BrianPugh commented Nov 7, 2022

We could make it build on top of os.path, but it would hardly shorten any code, so I don't think it's worth the dependency. Further still, the current minimal os.path implementation doesn't get some corner cases correct, like stripping "." in the middle of an absolute path, or stripping redundant separators.

After looking through micropyhton-lib's os.path code, I did notice that currently I don't handle expanding ~. We could add this, but I also imagine that ~ path would be quite rare in micropython code.

As for the other feedback:

It should use os.sep in place of the literal "/".

micropython's os does not contain os.sep. Also, os.path in this repo has "/" hardcoded as well.

It should be called just pathlib.py not upathlib.py.

As I said in the original post, it's just named upathlib for now because I couldn't figure out how to not have it collide with cpython's builtin pathlib when running unit tests.

@andrewleech
Copy link
Contributor

It would be better to use unittest from this repo and run the tests with micropython rather than cpython :-)

@BrianPugh
Copy link
Contributor Author

BrianPugh commented Nov 7, 2022

I'll give it a try later today; i've never actually used the bare unittest module; always through pytest.

I agree that the definitive testing should be done with micropython, but cpython has nice things like pdb.

@andrewleech
Copy link
Contributor

Ah, yes I see you've used pytest fixtures and .raises a bit in the test code. Eventually I want to get CI running here testing everything with micropython unittest so being compatible with that is desired - and unfortunately pytest cannot be ported easily to micropython.

I'm not sure about the best way to replace the fixture usage, but at least unittest has a raises test: https://github.com/micropython/micropython-lib/blob/master/python-stdlib/unittest/unittest.py#L192

Otherwise the normal assert you've used in most places is good to go.

@BrianPugh
Copy link
Contributor Author

I don't want to sign myself up for too much work, but after I look at unittest this evening, I might just try porting some pytest functionality to micropython. We could just start off with super simple things like pytest.raises (should be trivial), and eventually work our way up to more complicated things like fixtures. I also use mock, but that could also be worked around. Lemme brainstorm on this for a little bit. For my own projects I unittest most of the "business logic" with cpython under the assumption that it'll work the same with micropython. That way I can develop faster and write more robust tests.

@andrewleech
Copy link
Contributor

You'll be popular of you do make a port of pytest - it's been regularly requested over the years!

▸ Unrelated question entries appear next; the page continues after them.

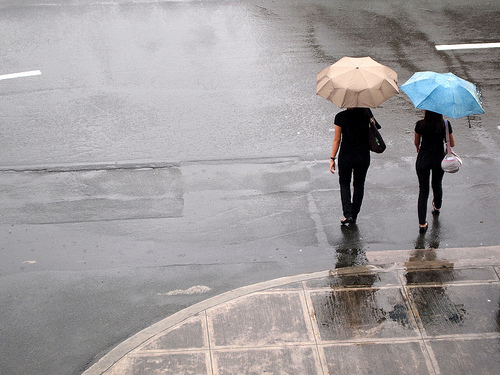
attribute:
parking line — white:
[432, 30, 472, 65]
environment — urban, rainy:
[59, 133, 204, 223]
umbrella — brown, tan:
[311, 52, 401, 112]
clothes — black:
[334, 109, 381, 217]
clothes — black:
[411, 118, 452, 223]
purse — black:
[365, 110, 387, 155]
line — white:
[431, 37, 496, 59]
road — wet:
[4, 6, 496, 372]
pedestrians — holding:
[323, 109, 475, 252]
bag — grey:
[442, 146, 464, 176]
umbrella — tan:
[318, 50, 398, 107]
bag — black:
[363, 124, 386, 151]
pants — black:
[412, 150, 446, 220]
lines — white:
[2, 56, 42, 86]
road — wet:
[0, 4, 500, 165]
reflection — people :
[302, 233, 482, 349]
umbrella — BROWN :
[307, 45, 414, 115]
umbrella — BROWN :
[301, 42, 405, 107]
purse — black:
[366, 104, 388, 154]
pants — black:
[411, 153, 445, 231]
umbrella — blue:
[396, 67, 488, 122]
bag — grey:
[439, 114, 467, 176]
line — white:
[2, 62, 43, 93]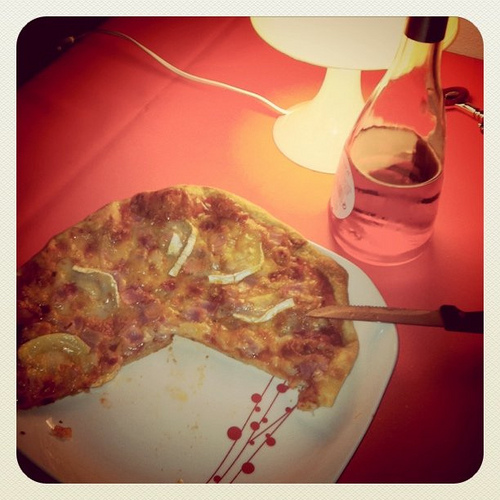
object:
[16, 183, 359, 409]
pizza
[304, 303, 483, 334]
knife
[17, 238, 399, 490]
plate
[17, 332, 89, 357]
topping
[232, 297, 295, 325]
topping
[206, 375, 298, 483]
flower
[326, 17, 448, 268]
bottle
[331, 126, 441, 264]
water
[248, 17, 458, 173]
lamp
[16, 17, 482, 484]
table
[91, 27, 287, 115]
cord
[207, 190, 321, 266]
crust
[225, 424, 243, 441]
dot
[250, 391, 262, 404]
dot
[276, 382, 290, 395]
dot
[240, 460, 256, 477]
dot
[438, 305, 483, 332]
handle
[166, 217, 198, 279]
topping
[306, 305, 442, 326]
blade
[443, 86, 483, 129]
key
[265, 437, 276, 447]
dot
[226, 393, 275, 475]
dots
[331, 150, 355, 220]
label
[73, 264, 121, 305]
topping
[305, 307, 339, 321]
tip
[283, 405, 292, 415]
dot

The real pytest makes significant use of things like metaclasses, the inspect module and other low level things micropython doesn't support.
To be honest I've been using unittest here so long I don't really remember what more pytest provides that's "truly" useful. So I never started trying to make a version of it, I just put some work into filling missing features in unittest itself.

For a long time unittest was missing the ability to "find and run all the tests in the project" but that was added recently with the unittest.discover module.

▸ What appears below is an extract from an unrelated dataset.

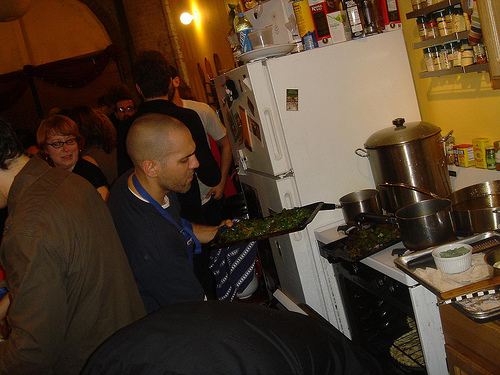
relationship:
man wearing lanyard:
[108, 112, 235, 304] [129, 174, 204, 255]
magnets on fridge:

Yep a raises assert is already provided by unittest so no difficulty there :-)

I don't remember what fixtures are, I should look at them... and yeah there's a million ways to mock but having a well documented set of tools to do it in a consistent way is always good.

But most importantly, pytest is obviously popular, so having a module with matching API for the most popular aspects makes it easier to port existing code and bring in developers already experienced with pytest like yourself!

@jimmo
Copy link
Member

jimmo commented Nov 8, 2022

After looking through micropyhton-lib's os.path code, I did notice that currently I don't handle expanding ~.

I would argue that we don't really need this in os.path either, but the idea is that you can also use these libraries on the unix port.

micropython's os does not contain os.sep. Also, os.path in this repo has "/" hardcoded as well.

Ah sorry I forgot -- it actually does, but for some reason only enabled on STM32, Renesas, Unix, and Windows. We should enable this on all ports. So I guess go with hard-coded "/" for now and we can fix this later.

@BrianPugh
Copy link
Contributor Author

alright, so I gave micropython-compatible-pytest more thought:

  1. Code that interacts with hardware is inherently hard to unit-test. In the vast majority of cases, there isn't a straight-forward automatic "it works." Consider debouncing a switch; it either works or it doesn't and it requires human interaction. For these cases, it's more of a "demo" than a test, but thats fine. An example where a unit test would actually work is issuing an info-like command on an i2c bus and getting an expected response from an external chip. Takeaway: unit testing's main focus shouldn't be testing hardware; leave that for demo scripts.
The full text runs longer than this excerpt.